I have a bit of a problem understanding how the hint of using Chernoff's bound implies the claim. Specifically let $X = \sum_{i=1}^n X_i$ where $X_i$ are indicator random variables defined in the hint and $E[X] \leq p t$. We are asked to show that

$$Pr[ X \geq pt + t\delta] \leq 1/m^2,$$

where $t = \lceil 4p\log{m/\delta^2} \rceil.$ Using the suggested Chernoff's bound we obtain that the above probability is bounded by

$$e^{-t^2 \delta^2/2t} = e^{-4p \log{(m/\delta^2)} \delta^2}.$$

And it does not seem to follow that the last expression is bounded by $1/m^2.$ So either one needs to use a different approach or I am missing a crucial detail.

I am tempted to think that perhaps the author meant to take a different value of $t$ but the next exericse builds uppon this specific order of $t$.

Hence I am wondering

Where is the mistake in my reasoning? How to solve this problem correctly?

If $p\geq 1/2$ then

$$e^{-t^2 \delta^2/2t} = e^{-4p \log{(m/\delta^2)} \delta^2}\leq e^{-2 \log m}=1/m^2$$

and the argument goes through.

If $p<1/2,$ we argue directly.

For a contradiction, assume that all $m\times t$ submatrices have density of 1's $>1/2.$

Let $t=2v+1$ be odd. The even case is similar and easier.
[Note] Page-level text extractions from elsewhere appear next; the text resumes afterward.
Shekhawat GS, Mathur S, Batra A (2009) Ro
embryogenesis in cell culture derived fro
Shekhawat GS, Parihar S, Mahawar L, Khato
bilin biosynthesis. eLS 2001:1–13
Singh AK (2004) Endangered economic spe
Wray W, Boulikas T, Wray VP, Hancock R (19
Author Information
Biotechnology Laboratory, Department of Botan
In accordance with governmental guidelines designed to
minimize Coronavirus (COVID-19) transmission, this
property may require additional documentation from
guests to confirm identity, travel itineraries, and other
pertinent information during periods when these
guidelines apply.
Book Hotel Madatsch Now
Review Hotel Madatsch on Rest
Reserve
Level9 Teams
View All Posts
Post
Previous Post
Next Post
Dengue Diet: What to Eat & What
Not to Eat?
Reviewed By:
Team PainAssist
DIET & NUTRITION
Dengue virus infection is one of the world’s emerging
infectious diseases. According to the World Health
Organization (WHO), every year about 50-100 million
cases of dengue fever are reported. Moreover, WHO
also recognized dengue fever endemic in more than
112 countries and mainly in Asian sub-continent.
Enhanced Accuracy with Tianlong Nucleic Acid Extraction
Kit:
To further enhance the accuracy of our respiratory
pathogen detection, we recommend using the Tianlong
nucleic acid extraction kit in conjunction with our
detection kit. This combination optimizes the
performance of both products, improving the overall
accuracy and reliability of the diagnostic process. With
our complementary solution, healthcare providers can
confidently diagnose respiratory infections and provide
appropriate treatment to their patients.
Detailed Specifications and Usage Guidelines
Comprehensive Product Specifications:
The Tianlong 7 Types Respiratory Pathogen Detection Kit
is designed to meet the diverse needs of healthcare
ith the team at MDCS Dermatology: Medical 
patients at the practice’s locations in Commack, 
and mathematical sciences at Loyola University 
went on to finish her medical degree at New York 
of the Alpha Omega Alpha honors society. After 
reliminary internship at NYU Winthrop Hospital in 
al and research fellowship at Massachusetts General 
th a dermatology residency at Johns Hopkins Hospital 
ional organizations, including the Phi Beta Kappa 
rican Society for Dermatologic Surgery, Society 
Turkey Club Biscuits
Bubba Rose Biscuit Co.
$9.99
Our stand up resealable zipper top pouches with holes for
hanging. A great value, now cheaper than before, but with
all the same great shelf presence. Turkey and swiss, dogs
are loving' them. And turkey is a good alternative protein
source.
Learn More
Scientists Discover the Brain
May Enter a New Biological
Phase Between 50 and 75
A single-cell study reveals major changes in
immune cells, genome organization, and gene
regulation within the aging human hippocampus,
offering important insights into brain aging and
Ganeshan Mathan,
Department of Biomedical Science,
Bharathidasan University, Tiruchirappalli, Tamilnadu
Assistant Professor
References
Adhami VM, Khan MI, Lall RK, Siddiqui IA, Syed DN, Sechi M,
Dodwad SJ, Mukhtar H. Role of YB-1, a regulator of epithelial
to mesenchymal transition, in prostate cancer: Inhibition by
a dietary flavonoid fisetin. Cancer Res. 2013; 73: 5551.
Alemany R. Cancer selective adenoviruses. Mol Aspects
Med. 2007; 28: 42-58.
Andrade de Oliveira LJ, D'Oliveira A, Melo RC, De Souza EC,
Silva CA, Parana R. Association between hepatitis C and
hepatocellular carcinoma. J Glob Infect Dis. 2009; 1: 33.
This means that, for each row of the full matrix, there are at least $v+1$ 1's in every single $2v+1$ subset of indices corresponding to the $t$ selected columns. This means that there can be at most $v$ 0's in any row of the matrix, otherwise we could join $v+1$ $0$'s to any $v$ $1$'s and violate the assumption on density of 1's of all submatrices.

Thus there are at most $v$ 0's and at least $n-v$ $1$'s in each row of our matrix. Therefore the density $\rho$ of $1$'s on each row satisfies $\rho \geq 1-(v/n),$ but since $t=2v+1\leq n,$ we have $v\leq (n-1)/2<1/2$ which implies $\rho>1/2$ and gives us the required contradiction with the average density of each row of $H$.